Sensibly, as the studio wouldn’t be advised to compete with the ‘gorenography’ of the Saw series (US, 2004-10), it’s chosen a modern ghost story, by Susan Hill, for its comeback. Clever casting Daniel Radcliffe, in his first post-Potter role, ensured plenty of publicity for the $17m budgeted feature and it’s taken a healthy $35m after 10 days in North America. Despite its ‘lowly’ certificate for a horror film, there are plenty of spine-tingling-twitching-in-the-seat moments.

The film fits happily into the Hammer oeuvre with its Gothic house and suspicious ‘peasants’ though I wasn’t clear where it was set. Sight & Sound suggests the Fens, which makes sense, but the Settle-Carlisle railway is advertised on the train Arthur Kipps (Radcliffe) travels on (our resident trainspotter – Roy – tells me the train’s all wrong). We even get the ‘classic’ scene when our hero enters the pub to glaring from the locals. However, there’s also more than enough to suggest the makers have learned from J-horror of how to make little details in the background as scary as big ones in the foreground.

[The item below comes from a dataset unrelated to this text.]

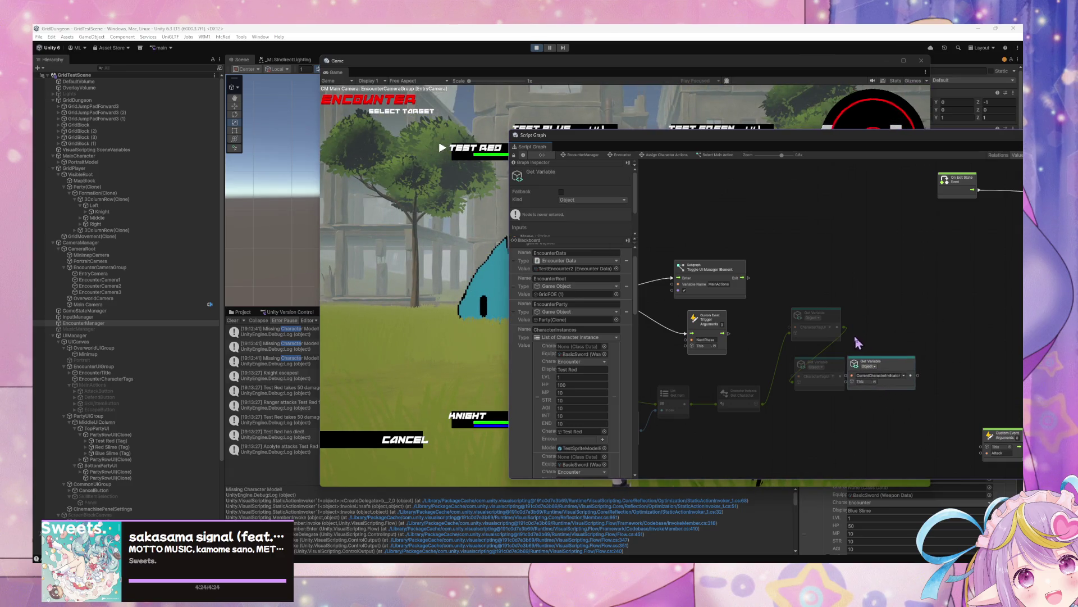
drag(846, 334, 849, 380)
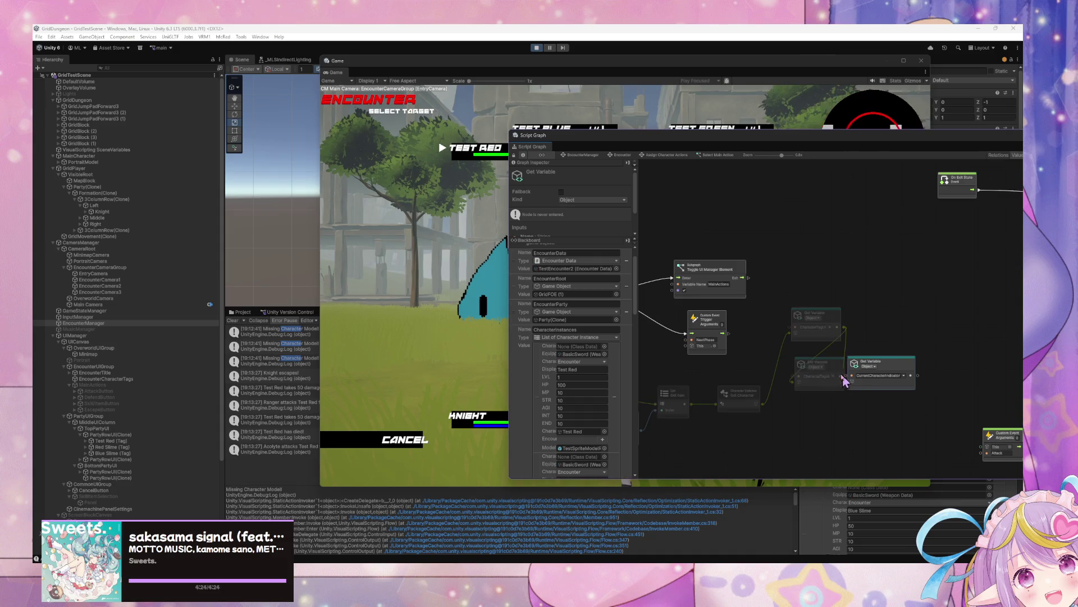
drag(858, 371, 796, 374)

I enjoyed the film even though I felt Radcliffe was little more than a lump of wood. I didn’t get a sense of the protagonist being reluctant to stay the night in the house that most of us wouldn’t enter in broad daylight. Hopefully the film will do well to continue a box-office renaissance for British cinema over the last 12 months. BAFTA, however, aren’t helping by claiming The Artist is the best film from last year.

Sin nombre (Mex-US, 2009)

On the track to nowhere

I enjoyed this rather conventional take on migration and gangs, conventional in its narrative drive but unusual in its focus on Central America. There are two strands to the narrative: Sayra is trying to get to USA via Mexico and Caspar, who falls out with his gang leader; the two threads entwine as he tries to escape.

The portrayal of place is excellent, writer-director Cary Fukunaga (an American filmmaker) has done his research well. I particularly liked the scenes on the train, giving us a sense of the desperation of people who have no choice but to travel illegally; reminiscent of the ‘down and outs’ of the Great Depression in America. Less convincing was the gangs which are rather cliched; however that’s not to say that that isn’t how it’s like (how would I know?). I would have liked to see more of why young men are attracted to gang life (no doubt for economic reasons).

For us cosseted westerners, this is an ideal film because we can see the usually-vilified Others (illegals) and so understand better why they are forced to be illegal. This is far better than swallowing the tripe that the mass media peddle.